Name: Pontic Rhododendron
Evergreen shrub or tree up to 1-5 m tall. The leaves are alternate, short-petiolate, 10-20 cm long and 4-5 cm wide (in the middle part), oblong-elliptical, pointed, narrowed towards the base, dense, leathery, smooth, darker green above. The flowers are large, 4-5-6 cm in diameter, with longish pedicels, collected in umbellate inflorescences at the tops of young branches. Calyx cleavage, small, with 5 identical triangular teeth at the ends of the sepals, corolla five-lobed, campanulate-funnel-shaped, slightly irregular, almost half fused, violet-pink or pale pink, stamens 10; anthers at the top open with two holes from which pollen spills out; pistil of 5 carpels with an upper five-celled ovary and many ovules in each nest. The fruit is a dry, five-folded, cylindrical capsule, 1.5 to 2.3 cm long. Seeds are small, numerous, brown, oblong. Blooms from late April to early June.
Leaves, twigs and flowers are used for medicinal purposes.

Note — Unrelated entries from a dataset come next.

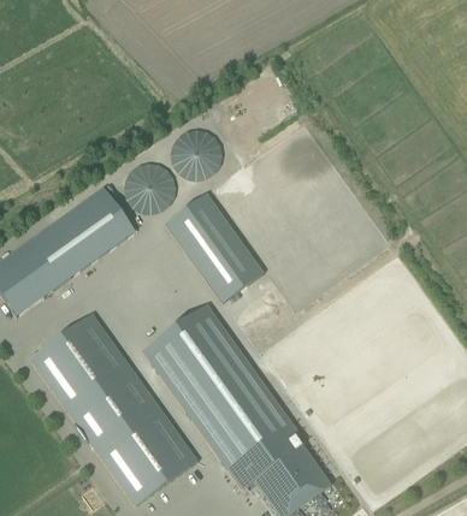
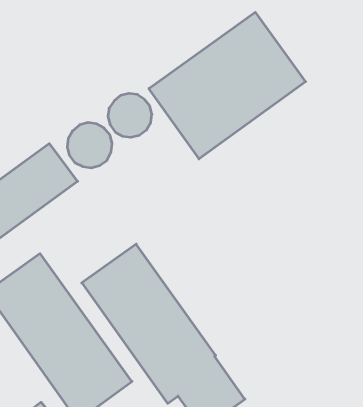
building: none -> [149,12,306,159]
building: [167,195,264,302] -> none

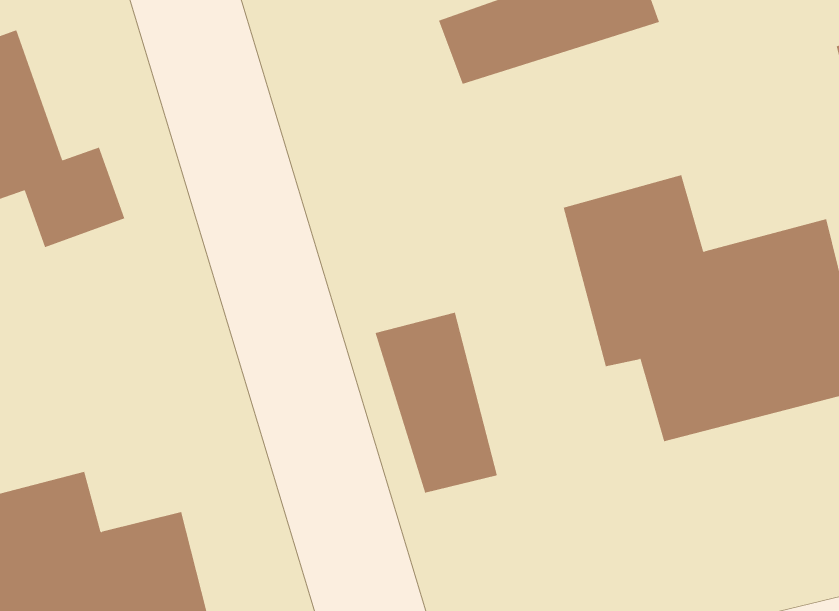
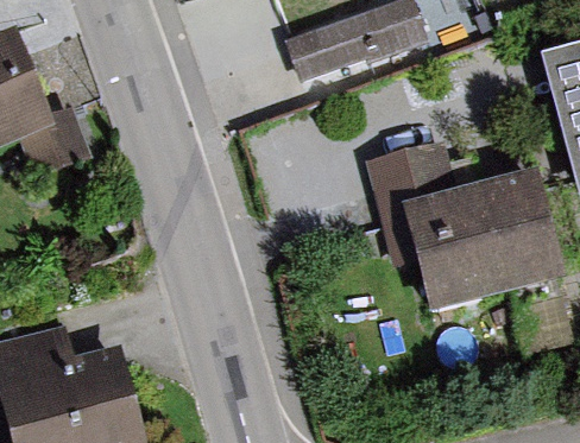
building: [375,312,497,494] -> none

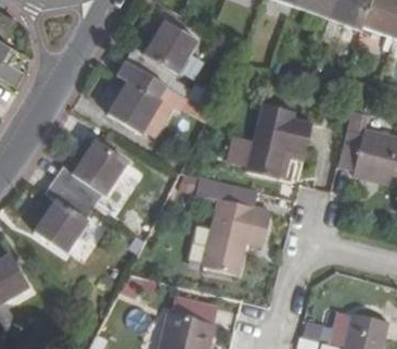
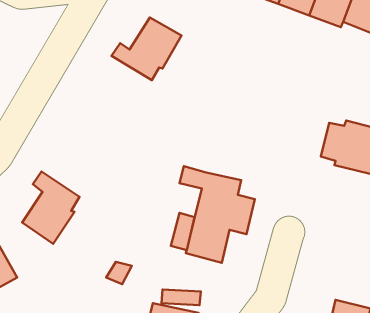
building: [107,61,166,134] -> none
building: [247,103,313,177] -> none
building: [53,141,126,205] -> none

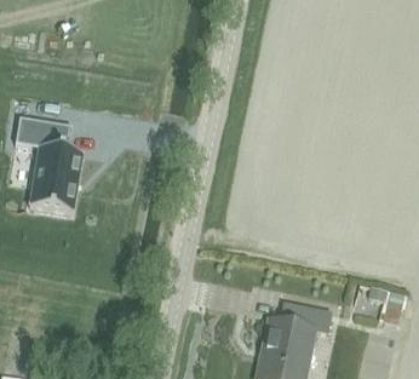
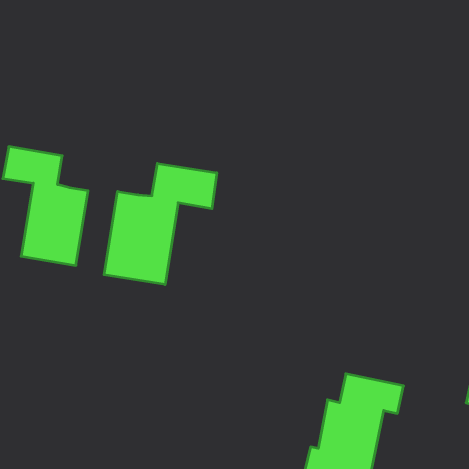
building: none -> [104,163,217,285]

The plant is still little studied; it is supposed to contain, like lingonberries and bearberries, to which the rhododendron family belongs, arbutin and ericalin, and the flowers contain andrometaxin.
See golden rhododendron.
We add that in Siberia folk medicine uses rhododendron as a narcotic and diuretic, also for the local treatment of rheumatism in doses of 0.2-0.3 g in the form of a powder from the leaves.